**Activity**
The entries follow. Copy every line in which "como" appears.

**Supplied entries**
━━━━━━━━━━━━━━━━━━━━━━━━━━━━━━

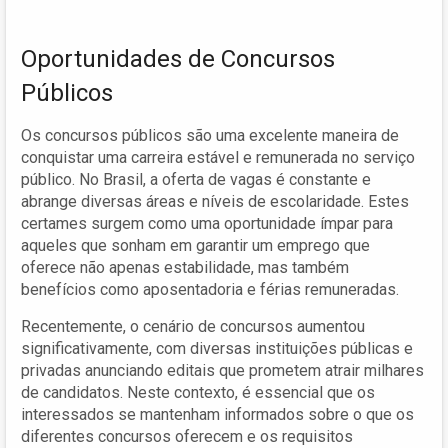
Oportunidades de Concursos
Públicos
Os concursos públicos são uma excelente maneira de
conquistar uma carreira estável e remunerada no serviço
público. No Brasil, a oferta de vagas é constante e
abrange diversas áreas e níveis de escolaridade. Estes
certames surgem como uma oportunidade ímpar para
aqueles que sonham em garantir um emprego que
oferece não apenas estabilidade, mas também
benefícios como aposentadoria e férias remuneradas.
Recentemente, o cenário de concursos aumentou
significativamente, com diversas instituições públicas e
privadas anunciando editais que prometem atrair milhares
de candidatos. Neste contexto, é essencial que os
interessados se mantenham informados sobre o que os
diferentes concursos oferecem e os requisitos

━━━━━━━━━━━━━━━━━━━━━━━━━━━━━━

**Task response**
certames surgem como uma oportunidade ímpar para
benefícios como aposentadoria e férias remuneradas.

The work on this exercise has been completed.